Laila Edwards, Team USA, Hockey

Laila Edwards Graces International Ice As First Black Woman Hockey Player On Team USA

The rising hockey star skates with Team USA as a bottom-six forward and the tallest player of the national team.

Laila Edwards, a hockey phenom, has etched her name in history by becoming the first Black woman to represent Team USA at a world championship.

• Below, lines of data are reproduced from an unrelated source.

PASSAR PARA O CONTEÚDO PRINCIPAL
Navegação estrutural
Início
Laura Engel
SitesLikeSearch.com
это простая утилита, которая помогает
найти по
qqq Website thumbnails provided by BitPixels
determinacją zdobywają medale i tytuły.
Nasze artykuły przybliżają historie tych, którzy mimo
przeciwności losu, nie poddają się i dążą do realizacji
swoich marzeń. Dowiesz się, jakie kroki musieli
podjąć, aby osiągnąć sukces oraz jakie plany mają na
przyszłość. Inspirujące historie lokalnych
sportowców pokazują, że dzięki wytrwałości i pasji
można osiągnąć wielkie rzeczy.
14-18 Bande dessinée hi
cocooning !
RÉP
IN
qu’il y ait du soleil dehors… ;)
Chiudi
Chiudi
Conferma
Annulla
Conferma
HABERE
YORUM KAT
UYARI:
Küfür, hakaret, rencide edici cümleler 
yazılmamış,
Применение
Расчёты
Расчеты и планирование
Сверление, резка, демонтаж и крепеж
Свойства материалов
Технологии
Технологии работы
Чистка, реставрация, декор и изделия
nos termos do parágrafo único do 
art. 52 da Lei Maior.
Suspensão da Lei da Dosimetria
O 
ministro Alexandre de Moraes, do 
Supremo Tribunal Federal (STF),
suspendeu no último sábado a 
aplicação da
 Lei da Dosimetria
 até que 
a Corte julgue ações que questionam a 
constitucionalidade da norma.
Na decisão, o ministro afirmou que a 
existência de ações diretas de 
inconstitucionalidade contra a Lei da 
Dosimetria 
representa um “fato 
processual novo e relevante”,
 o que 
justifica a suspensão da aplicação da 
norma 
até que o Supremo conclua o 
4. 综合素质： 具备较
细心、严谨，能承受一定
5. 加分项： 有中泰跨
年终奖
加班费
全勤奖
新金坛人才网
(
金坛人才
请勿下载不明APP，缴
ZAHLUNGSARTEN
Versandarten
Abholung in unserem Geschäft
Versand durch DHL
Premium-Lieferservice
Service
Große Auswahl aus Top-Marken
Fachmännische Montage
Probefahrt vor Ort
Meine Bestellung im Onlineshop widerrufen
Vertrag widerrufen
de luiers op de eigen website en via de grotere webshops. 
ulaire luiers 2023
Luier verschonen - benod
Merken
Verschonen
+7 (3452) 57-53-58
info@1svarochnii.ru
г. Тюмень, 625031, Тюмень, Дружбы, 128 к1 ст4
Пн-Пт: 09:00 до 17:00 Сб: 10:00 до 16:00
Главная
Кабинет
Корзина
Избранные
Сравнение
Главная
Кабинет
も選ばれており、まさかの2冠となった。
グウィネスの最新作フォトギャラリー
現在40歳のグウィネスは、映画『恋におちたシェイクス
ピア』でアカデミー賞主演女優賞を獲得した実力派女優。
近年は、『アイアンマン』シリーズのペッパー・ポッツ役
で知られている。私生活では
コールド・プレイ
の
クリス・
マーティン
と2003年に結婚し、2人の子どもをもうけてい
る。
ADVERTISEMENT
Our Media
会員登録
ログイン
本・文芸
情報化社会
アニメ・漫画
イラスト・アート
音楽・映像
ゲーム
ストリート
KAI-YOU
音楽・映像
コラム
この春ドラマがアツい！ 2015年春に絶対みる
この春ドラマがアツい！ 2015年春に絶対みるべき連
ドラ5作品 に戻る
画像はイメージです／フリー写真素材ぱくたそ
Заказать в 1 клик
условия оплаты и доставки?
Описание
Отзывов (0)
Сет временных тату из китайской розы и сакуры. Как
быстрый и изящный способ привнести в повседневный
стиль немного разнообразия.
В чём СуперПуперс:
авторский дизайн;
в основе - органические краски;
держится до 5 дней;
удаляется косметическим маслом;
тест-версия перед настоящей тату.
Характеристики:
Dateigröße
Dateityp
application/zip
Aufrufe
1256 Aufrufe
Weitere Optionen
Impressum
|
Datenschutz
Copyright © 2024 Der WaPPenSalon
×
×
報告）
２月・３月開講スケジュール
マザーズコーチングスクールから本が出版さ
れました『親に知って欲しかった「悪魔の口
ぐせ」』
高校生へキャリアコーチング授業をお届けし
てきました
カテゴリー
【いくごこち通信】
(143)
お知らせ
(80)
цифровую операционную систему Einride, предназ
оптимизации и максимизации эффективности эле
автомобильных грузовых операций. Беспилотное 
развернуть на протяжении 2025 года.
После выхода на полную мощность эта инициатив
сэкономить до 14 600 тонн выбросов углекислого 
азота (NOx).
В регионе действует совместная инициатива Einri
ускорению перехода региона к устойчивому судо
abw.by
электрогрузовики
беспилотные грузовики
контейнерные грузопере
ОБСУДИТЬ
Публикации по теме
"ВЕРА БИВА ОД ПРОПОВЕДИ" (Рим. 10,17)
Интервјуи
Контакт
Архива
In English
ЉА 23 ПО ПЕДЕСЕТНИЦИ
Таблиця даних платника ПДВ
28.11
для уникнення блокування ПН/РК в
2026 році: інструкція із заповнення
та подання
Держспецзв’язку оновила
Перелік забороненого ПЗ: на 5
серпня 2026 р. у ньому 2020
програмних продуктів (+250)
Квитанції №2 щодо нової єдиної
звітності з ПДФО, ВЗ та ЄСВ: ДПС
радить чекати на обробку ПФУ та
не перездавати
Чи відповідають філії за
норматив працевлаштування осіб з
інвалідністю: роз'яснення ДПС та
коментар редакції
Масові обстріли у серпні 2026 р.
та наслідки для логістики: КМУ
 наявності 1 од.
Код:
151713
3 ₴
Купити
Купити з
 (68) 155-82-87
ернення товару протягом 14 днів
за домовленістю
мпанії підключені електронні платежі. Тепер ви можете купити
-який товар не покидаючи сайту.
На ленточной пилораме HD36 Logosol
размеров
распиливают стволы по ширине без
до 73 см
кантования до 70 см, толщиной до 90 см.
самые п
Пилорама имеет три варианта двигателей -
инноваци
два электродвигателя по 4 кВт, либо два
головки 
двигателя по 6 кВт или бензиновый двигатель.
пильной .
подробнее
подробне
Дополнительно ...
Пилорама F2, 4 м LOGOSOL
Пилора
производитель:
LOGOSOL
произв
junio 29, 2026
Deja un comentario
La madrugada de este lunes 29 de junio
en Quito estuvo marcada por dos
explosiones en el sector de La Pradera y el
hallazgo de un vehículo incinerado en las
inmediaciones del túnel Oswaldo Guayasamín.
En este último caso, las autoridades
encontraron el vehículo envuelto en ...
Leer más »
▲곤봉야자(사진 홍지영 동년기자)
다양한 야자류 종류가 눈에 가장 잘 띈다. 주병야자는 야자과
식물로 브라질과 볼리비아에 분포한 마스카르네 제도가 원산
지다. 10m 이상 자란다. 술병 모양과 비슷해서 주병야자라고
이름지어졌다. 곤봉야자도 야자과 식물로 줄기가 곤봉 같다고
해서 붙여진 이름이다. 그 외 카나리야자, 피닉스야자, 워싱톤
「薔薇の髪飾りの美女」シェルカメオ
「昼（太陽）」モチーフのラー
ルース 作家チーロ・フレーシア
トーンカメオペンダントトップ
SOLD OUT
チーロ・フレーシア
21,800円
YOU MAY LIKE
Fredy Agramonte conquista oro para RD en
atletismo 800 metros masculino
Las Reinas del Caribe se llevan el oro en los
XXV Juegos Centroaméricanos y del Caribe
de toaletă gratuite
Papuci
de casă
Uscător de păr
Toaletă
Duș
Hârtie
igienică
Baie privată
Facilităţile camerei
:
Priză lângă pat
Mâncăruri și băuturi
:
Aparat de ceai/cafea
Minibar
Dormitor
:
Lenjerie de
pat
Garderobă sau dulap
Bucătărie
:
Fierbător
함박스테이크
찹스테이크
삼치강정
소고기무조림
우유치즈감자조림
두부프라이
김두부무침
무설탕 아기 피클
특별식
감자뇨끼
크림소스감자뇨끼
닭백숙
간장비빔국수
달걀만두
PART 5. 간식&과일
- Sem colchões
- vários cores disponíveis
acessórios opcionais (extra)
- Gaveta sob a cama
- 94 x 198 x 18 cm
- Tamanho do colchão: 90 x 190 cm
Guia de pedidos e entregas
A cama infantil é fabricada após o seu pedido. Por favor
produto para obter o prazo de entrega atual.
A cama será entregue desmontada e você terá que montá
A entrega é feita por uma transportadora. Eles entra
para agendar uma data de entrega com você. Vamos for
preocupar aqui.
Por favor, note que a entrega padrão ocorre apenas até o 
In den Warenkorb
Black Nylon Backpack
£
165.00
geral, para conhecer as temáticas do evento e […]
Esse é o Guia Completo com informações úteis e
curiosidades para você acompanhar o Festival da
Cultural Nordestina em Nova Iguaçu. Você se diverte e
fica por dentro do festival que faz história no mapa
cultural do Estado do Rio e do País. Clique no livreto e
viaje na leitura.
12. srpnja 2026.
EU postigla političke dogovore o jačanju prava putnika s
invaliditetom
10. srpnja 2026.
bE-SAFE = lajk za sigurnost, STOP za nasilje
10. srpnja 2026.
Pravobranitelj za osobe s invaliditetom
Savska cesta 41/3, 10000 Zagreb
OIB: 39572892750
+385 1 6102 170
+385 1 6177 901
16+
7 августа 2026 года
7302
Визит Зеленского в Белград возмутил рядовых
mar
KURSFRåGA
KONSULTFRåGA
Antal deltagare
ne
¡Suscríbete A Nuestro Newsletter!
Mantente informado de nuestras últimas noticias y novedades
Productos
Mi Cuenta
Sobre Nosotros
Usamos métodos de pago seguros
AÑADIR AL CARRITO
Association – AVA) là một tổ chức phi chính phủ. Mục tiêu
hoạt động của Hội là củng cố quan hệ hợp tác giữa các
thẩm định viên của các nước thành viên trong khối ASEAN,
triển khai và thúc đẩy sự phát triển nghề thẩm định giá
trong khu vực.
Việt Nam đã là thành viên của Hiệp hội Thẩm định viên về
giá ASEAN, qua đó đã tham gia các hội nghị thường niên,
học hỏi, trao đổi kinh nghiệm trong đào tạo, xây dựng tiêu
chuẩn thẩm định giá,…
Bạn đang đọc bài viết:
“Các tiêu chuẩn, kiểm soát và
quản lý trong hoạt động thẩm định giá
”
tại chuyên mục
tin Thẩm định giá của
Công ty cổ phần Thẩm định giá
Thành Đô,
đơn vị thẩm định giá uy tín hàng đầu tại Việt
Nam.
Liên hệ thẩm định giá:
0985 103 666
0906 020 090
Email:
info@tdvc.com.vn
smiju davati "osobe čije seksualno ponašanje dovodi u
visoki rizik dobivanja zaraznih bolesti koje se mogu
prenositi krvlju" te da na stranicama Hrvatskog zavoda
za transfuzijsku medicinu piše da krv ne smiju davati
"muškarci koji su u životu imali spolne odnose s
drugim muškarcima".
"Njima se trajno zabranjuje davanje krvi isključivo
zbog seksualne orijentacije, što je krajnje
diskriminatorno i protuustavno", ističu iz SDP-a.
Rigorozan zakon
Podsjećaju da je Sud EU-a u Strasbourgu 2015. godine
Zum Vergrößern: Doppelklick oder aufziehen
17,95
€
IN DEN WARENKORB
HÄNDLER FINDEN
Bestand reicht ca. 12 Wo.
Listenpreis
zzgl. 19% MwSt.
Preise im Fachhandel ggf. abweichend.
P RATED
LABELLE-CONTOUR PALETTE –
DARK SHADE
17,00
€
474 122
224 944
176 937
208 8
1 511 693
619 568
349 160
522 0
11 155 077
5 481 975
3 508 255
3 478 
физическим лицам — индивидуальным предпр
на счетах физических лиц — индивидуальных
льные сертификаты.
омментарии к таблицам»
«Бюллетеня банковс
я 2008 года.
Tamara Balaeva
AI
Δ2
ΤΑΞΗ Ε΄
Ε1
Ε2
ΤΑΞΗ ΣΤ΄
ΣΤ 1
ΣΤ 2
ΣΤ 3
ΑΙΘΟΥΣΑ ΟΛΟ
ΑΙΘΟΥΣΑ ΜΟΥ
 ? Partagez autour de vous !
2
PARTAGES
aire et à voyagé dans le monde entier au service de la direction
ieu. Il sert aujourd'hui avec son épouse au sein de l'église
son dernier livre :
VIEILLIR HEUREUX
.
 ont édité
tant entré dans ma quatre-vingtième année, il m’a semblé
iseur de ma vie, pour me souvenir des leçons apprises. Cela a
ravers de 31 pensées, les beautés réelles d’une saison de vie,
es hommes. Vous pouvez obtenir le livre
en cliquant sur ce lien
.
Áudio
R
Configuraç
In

The 20-year-old prodigy secured her spot on the 23-player roster and took to the ice in the opening game against Switzerland on April 3, a moment The Athletic stated as her official arrival on the international stage. “I’m super honored to have this platform,” Edwards said after Wednesday’s game. “I think making the national team is a great step. To be at the World Championships, and representing Team USA at the international level is a great further step in the right direction, which I hope continues.”

Fresh off her sophomore season at the University of Wisconsin, where she finished among the top 10 scorers in the NCAA, the 6-foot-1 athlete skates alongside seasoned veterans Kelly Pannek and Hayley Scamurra as a bottom-six forward and the tallest player on the national team.

As previously covered by BLACK ENTERPRISE, Edwards’ journey with the U.S. women’s national team commenced last November when she made history as the first Black woman to don the team’s jersey during the 2023-24 Rivalry Series against Canada. At the time, Team USA coach John Wroblewski remarked, “I don’t think there’s another woman like her in the game right now.”

Edwards hails from Cleveland Heights, Ohio, where her foray into hockey began with figure skating alongside her older sister, Chayla, during her childhood years. The hockey star performed brilliantly in her debut tournament with USA Hockey at the 2022 U18 women’s worlds, where she was declared top forward and MVP. “Nobody on Team USA had more points; nobody in the world had more goals,” The Athletic noted.

This pivotal moment for Edwards not only celebrates her individual achievement but also paves the way for future generations. She expressed that breaking the barrier is “a great feeling,” and she hopes “it continues to flood” from athletes to come.